The carbon sequestration potential of trees is dependent on multiple variables, including age, tree type (hardwood or softwood), species (allometric coefficients can account for species variation in tree growth and size), climate, and size (biomass accumulation). If you are interested in estimating the carbon sequestration potential of trees in your property, Carlton College’s EarthLabs has developed a step-by-step resource for calculating carbon sequestration of common tree species in North America.[1]

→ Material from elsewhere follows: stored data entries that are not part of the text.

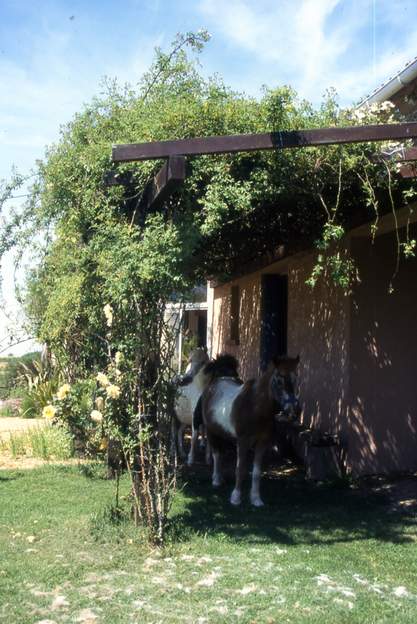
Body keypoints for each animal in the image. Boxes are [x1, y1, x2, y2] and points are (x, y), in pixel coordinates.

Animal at [196, 356, 300, 508]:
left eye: (296, 379)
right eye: (278, 381)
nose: (293, 410)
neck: (256, 408)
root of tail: (215, 383)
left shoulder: (262, 443)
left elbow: (256, 472)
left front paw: (256, 499)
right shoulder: (243, 442)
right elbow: (240, 469)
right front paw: (236, 497)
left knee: (221, 454)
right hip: (211, 432)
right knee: (216, 454)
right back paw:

However, not all is lost if you have a shaded roof and you have to cut down some trees to make space for a solar array. While solar modules cannot sequester carbon or produce oxygen, they can offset a significant proportion of your household energy use. This is noteworthy given that residential and commercial buildings contribute 11% of all greenhouse gas emissions, according to 2016 national data from the EPA.[2]

To give a sense of the relative impact of CO2 emissions saved by solar, the carbon offset potential of a solar electric system can be quantitatively compared to the carbon sequestration benefits of trees or the equivalent CO2 emissions saved by not driving a car. Naturally it depends on the types of trees, density of trees/acre.

But generally speaking, in one year an average-sized solar system can offset the equivalent of burning 362 gallons of gas in your car or planting over 90 trees.[3]

SEG can provide tree planting services if trees must be removed in the process of installing ground mount solar electric systems. Recently, SEG replaced trees that were displaced on two project sites, one in Shingle Springs and the other in Grass Valley. The one in Shingle Springs was noteworthy because it was a planting of native oaks in accordance with the California Oak Rehabilitation Program.

The Oak Canopy Retention Plan was developed by CalTLC, a northern California arboricultural consulting company (see Figure 1). SEG planted 27 native oaks on the property to replace the trees felled for the installation of the ground mount solar array. The photo of the final installation of the ground mount array is shown above.